We also performed real-time PCR to obtain insights into expression patterns of TaDGKs under drought stress. TaDGK2A/3A/4B/5A were all also induced at 30 min, by approximately 2.5- and 4.5-fold, respectively, with the highest expression (8–32-fold increases) observed after 12 h of stress treatment. In contrast to the expression of TaDGK induced by salt treatment, the transcript level of TaDGk3, which is higher in leaves, was increased most strongly under drought stress, by a factor of up to 30, while the other TaDGKs were relatively less induced (Fig. 9B). The control gene TaDREB2encoding a transcription factors, with major roles in dealing with abiotic stresses, has been demostrated to be induced under drought stress and salt stress [26-27].
Subcellular localization of TaDGKs
Using the online prediction tool WoLF PSORT, subcellular localization of TaDGK expression was predicted. All cluster I TaDGKs have a trans-membrane region and were predicted to be distributed among multiple cellular organelles, though mainly within the nucleus and chloroplast. The cluster II TaDGKs TaDGK6A/B/D were mainly predicted to be localized to the chloroplast and cytoplasm. All TaDGK2/3/7 members were mainly predicted in the nucleus and cytoplasm (Table S4).

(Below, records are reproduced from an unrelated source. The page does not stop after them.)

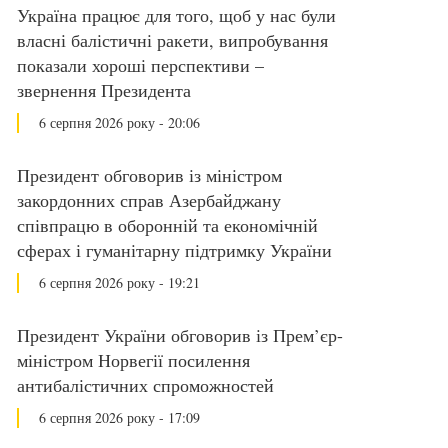
Україна працює для того, щоб у нас були
власні балістичні ракети, випробування
показали хороші перспективи –
звернення Президента
6 серпня 2026 року - 20:06
Президент обговорив із міністром
закордонних справ Азербайджану
співпрацю в оборонній та економічній
сферах і гуманітарну підтримку України
6 серпня 2026 року - 19:21
Президент України обговорив із Прем’єр-
міністром Норвегії посилення
антибалістичних спроможностей
6 серпня 2026 року - 17:09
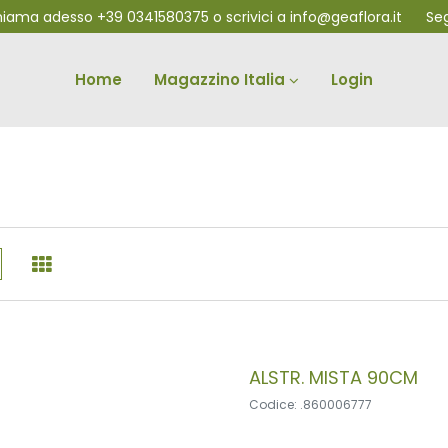
chiama adesso
+39 0341580375
o scrivici a
info@geaflora.it
Segui
Home
Magazzino Italia
Login
ALSTR. MISTA 90CM
Codice: .860006777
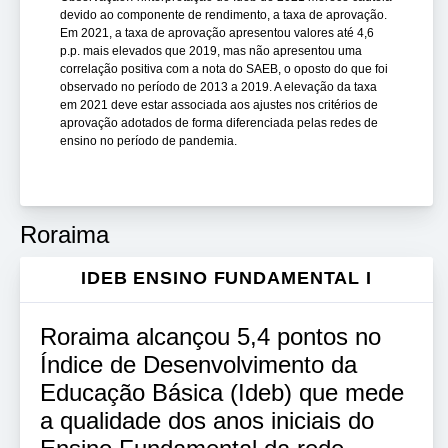
devido ao componente de rendimento, a taxa de aprovação.
Em 2021, a taxa de aprovação apresentou valores até 4,6
p.p. mais elevados que 2019, mas não apresentou uma
correlação positiva com a nota do SAEB, o oposto do que foi
observado no período de 2013 a 2019. A elevação da taxa
em 2021 deve estar associada aos ajustes nos critérios de
aprovação adotados de forma diferenciada pelas redes de
ensino no período de pandemia.
Roraima
IDEB ENSINO FUNDAMENTAL I
Roraima alcançou 5,4 pontos no
Índice de Desenvolvimento da
Educação Básica (Ideb) que mede
a qualidade dos anos iniciais do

We selected TaDGK2A and TaDGK3A proteins for empirically assessing their predicted subcellular localization. Accordingly, TaDGK2A and TaDGK3A proteins fused a N-terminal GFP tag, were expressed in tobacco leaves (Fig. S3). Notably, the confocal microscopy results were consistent with the predicted subcellular localizations (Table S4). TaDGK2A was indeed expressed in the nucleus and cytoplasm. TaDGK3A, however, was mostly expressed in the cytoplasm based on confocal microscopy (Fig. 10), though its accumulation was predicted to be highest in the nucleus (Table S4).